Shaping company culture around the customer experience is what led Amazon to become one of the most successful companies of all time. In this article, automotiveMastermind covers why dealerships should adopt this method to drive dealer customer retention and how they can do it with three tips:
What makes customers want to buy a car from your dealership? What makes them repeatedly brand and dealer loyal?
These are simple questions with enormously complex answers. One consistent theme underpinning the entire dealer-customer relationship is CX, or customer experience. And while there are a variety of factors that play into customer experience, the constant across all of them is that at the end of the day, it’s the human interactions between your dealership staff and your prospects and customers that matter more than anything else. That’s a reflection of your dealership’s culture, which doesn’t always happen organically. It takes devotion along with consistent and effective management – and leadership by example – to instill, grow and maintain such a culture in any business.
Creating a culture that delivers a great car-buying experience is worth the work because that experience is what sells cars and keeps a dealership’s customers coming back, in good times and bad. Customers want to do business with people they like and who treat them well. When that happens, they’re far more likely to become loyal repeat customers who make an outsized impact on your bottom line year after year and sales cycle after sales cycle.
How do you instill the type of culture where customers are valued and appreciated and where the customer’s experience is the most important factor in any decision? It starts with defining it and setting expectations for employee engagement. How do you expect people to operate in your dealership? How do you expect them to treat each other and the customer? How are they empowered in their pursuit of doing the right thing?
For example, Amazon’s workplace culture is famously competitive. In his first letter to shareholders after taking Amazon.com public in 1997, Jeff Bezos talked in depth about his plans for building a company for the long term during a time of great industry change. This included setting cultural expectations for Amazon’s employees: “When I interview people I tell them, ‘You can work long, hard, or smart, but at Amazon.com you can’t choose two out of three,” he wrote. Amazon also publishes and holds its managers to a set of “Leadership Principles” that promote its desired culture, including its famous “Customer Obsession” – “Leaders start with the customer and work backwards. They work vigorously to earn and keep customer trust. Although leaders pay attention to competitors, they obsess over customers.”
You may not believe Amazon’s unique culture would be right to transplant into your dealership, but one core lesson from their success is it’s your job to define your desired culture, explain it and then manage to it as part of a broader go-to-market strategy.
Once you have culture defined and explained to your team, the management component is critical to turn words into reality.
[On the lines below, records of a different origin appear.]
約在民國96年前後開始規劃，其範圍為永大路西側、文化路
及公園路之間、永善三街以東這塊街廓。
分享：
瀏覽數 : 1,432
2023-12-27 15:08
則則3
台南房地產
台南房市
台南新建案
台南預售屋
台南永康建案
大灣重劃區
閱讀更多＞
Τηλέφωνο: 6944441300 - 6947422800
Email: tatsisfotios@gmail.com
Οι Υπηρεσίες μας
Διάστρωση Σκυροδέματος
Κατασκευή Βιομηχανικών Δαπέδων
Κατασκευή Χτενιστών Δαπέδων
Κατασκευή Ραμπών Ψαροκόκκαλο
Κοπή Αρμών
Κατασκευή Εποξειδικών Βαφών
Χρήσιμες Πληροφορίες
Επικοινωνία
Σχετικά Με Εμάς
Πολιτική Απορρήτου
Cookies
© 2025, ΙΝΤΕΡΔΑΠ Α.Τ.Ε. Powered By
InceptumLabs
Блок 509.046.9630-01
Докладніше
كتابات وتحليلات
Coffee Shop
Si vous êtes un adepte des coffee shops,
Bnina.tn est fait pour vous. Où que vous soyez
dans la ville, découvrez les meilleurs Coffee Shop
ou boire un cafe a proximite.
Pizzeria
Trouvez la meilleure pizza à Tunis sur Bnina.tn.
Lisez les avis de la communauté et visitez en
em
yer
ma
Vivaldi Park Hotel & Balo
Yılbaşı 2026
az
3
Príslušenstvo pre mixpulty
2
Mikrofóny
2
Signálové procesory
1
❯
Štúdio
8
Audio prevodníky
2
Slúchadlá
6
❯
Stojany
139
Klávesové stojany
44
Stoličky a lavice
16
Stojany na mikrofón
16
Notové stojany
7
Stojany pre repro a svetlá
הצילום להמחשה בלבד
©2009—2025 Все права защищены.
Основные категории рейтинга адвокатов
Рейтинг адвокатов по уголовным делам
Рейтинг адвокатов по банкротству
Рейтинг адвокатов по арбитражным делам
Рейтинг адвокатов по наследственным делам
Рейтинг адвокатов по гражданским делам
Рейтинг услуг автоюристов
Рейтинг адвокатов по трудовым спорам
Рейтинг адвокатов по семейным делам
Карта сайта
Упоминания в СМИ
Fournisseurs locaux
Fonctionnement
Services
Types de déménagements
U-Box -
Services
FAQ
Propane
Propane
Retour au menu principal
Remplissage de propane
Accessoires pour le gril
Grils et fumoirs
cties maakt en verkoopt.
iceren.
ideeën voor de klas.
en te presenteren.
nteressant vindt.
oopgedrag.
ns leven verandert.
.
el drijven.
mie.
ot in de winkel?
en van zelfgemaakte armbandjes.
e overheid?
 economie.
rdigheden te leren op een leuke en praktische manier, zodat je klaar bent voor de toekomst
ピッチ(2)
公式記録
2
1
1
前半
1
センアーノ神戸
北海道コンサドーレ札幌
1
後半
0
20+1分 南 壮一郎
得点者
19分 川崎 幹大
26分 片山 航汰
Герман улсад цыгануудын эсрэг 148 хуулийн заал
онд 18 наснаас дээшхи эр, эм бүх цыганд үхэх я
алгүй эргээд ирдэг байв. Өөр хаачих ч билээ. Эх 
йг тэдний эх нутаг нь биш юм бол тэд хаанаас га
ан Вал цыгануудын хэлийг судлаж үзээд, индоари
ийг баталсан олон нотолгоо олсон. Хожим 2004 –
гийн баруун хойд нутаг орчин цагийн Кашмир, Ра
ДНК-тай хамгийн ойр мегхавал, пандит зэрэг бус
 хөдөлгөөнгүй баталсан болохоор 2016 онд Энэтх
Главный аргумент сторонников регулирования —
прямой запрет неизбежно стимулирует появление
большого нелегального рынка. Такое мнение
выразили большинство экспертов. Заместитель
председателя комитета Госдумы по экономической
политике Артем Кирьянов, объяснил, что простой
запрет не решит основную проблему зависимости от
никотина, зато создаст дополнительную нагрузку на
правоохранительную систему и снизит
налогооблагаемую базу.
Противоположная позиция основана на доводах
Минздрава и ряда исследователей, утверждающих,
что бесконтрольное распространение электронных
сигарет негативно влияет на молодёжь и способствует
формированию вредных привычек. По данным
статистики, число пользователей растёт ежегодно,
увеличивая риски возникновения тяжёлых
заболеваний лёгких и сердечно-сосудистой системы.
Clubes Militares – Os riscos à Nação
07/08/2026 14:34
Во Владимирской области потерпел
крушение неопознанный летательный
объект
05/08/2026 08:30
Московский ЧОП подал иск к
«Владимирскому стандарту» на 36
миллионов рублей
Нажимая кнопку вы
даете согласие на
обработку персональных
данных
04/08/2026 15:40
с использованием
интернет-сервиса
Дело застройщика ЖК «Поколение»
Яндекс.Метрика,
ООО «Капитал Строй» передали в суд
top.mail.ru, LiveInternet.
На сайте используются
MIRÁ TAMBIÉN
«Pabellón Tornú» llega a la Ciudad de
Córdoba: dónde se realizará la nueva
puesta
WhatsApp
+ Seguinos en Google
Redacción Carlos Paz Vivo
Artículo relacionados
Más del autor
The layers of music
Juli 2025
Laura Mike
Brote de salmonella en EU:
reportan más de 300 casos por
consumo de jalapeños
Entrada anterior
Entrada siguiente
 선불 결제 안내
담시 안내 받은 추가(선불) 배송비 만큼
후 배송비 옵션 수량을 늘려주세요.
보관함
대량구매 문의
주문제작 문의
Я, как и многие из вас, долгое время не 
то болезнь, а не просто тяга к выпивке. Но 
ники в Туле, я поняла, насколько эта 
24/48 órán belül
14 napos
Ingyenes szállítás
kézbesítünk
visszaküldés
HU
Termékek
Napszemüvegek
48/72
You can’t do good work without the right tools, and you can’t expect your team to deliver meaningfully personalized service to your customers if you don’t arm them with the tools to do so. This means investing in analytics-driven capabilities such as database access for consumer insights, credit transparency tools, targeted marketing campaigns, service history integration and other solutions. These tools allow your team to do their homework and come prepared to make the right offer, at the right time, for the right vehicle and at the right price.
Customer experience is about human interactions, but the best human interactions take place when the employee has all the information they need ahead of time to meet the customer’s unique needs.
If you show your employees you’re serious about investing in a customer experience-driven culture and giving them the tools to do it right, then they’re more likely to take it seriously and become a part of making that culture a reality. Without that kind of visible commitment, your staff likely won’t take your commitment to customer service seriously – and neither will the customers with whom they’re interacting.
When your employees do get it right, reward them quickly and meaningfully. Famed General Electric CEO Jack Welch joked that employee recognition should involve “the right mix of plaques and cash,” and that’s been a part of the standard dealership management toolkit for decades. Culture is more than sales numbers, so don’t just reward on sales metrics or other financial targets.
In addition to those kinds of recognition, make the effort to find ways to reward the behavior that values coworkers and customers. Recognize and reward creativity in solving customers’ problems, covering for coworkers who have family emergencies, staying late as needed without being asked, showing respect for customers’ unique needs and the like.
At the end of the day, you’re trying to create a culture in which your dealership demonstrates that it cares about its customers, at every possible opportunity, because a dealership full of people who truly care is the kind of dealership customers stick with for life. So, reward people for demonstrating that they care, and for doing their part to grow that customer experience-driven culture.
The more employees know that healthy and positive behavior is rewarded, the more they will embrace your culture and become partners in growing the kind of environment in which great customer experiences are born, and one where the bottom line grows along with the relationships you build.